_ASSIGNMENT_
Say how many lines in the listing contain the string "example", giving the number alone.

_MATERIAL FOR THE TASK_
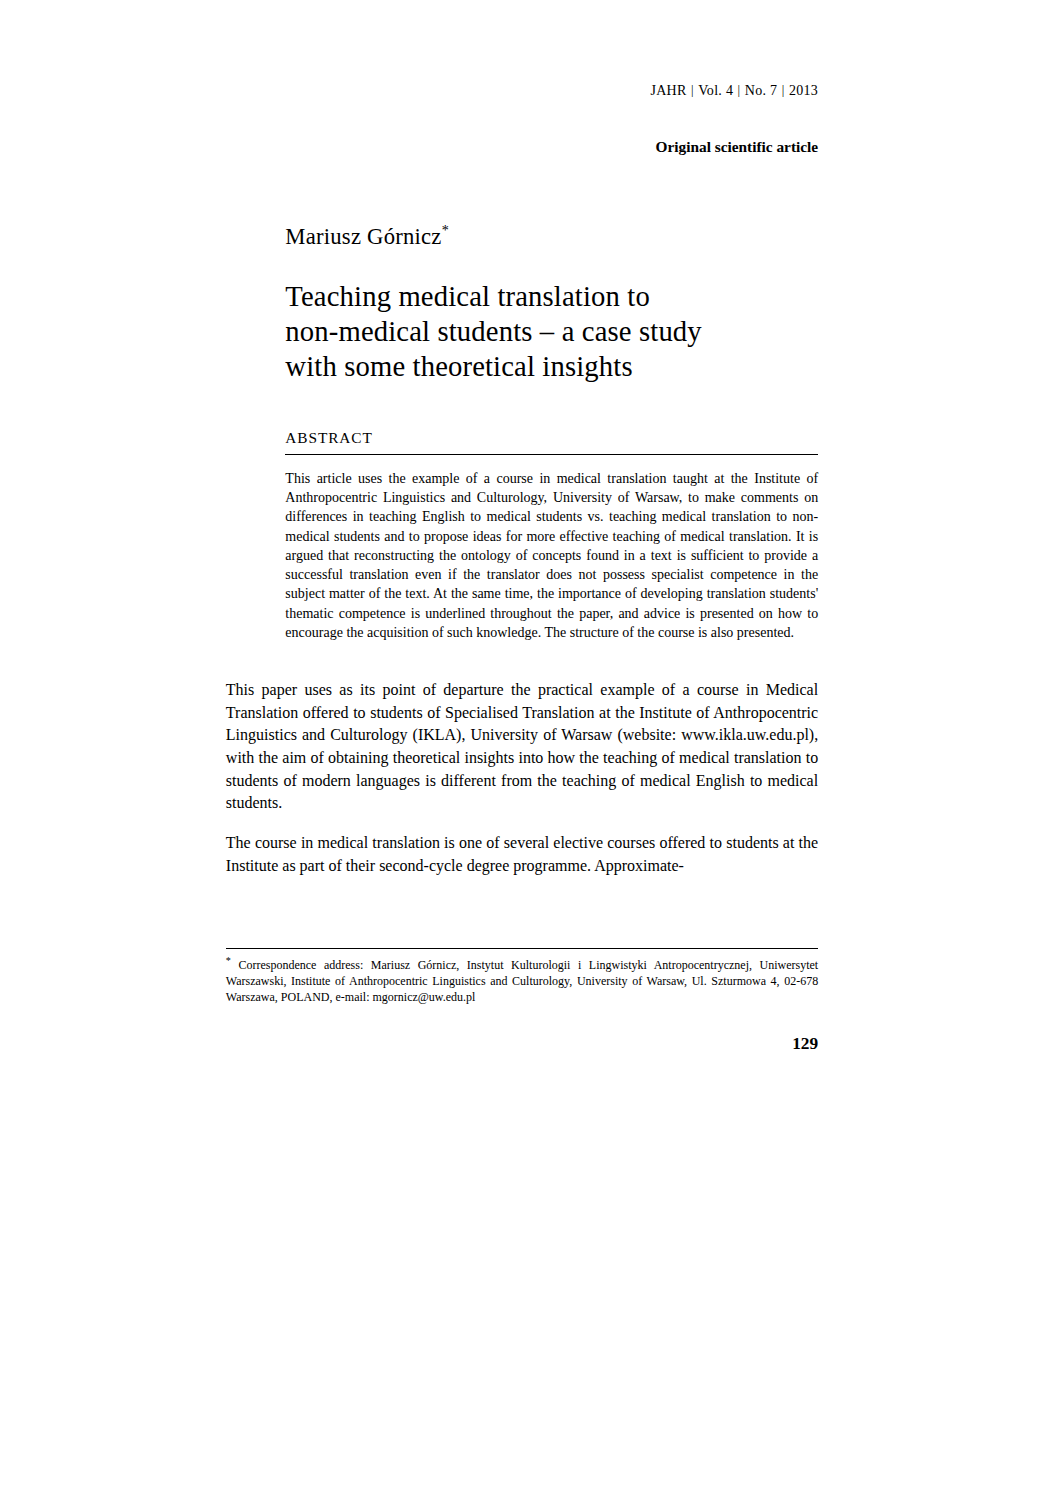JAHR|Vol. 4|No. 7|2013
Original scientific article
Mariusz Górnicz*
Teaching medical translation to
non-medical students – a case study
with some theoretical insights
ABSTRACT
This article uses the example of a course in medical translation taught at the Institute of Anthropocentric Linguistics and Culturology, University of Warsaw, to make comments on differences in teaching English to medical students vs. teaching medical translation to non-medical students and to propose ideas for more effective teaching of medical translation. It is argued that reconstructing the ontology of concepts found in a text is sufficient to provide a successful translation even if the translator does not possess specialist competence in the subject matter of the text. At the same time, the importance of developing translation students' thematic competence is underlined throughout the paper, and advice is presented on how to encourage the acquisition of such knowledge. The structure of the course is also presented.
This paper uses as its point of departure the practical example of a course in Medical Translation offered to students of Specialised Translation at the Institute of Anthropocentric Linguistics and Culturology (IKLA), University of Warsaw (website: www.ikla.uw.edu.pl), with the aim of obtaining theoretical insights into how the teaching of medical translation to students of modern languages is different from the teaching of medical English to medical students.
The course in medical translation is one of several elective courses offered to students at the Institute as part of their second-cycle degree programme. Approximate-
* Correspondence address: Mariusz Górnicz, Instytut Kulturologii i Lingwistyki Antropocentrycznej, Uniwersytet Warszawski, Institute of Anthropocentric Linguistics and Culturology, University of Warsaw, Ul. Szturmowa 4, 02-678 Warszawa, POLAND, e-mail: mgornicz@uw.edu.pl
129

_PROBLEM SOLUTION_
2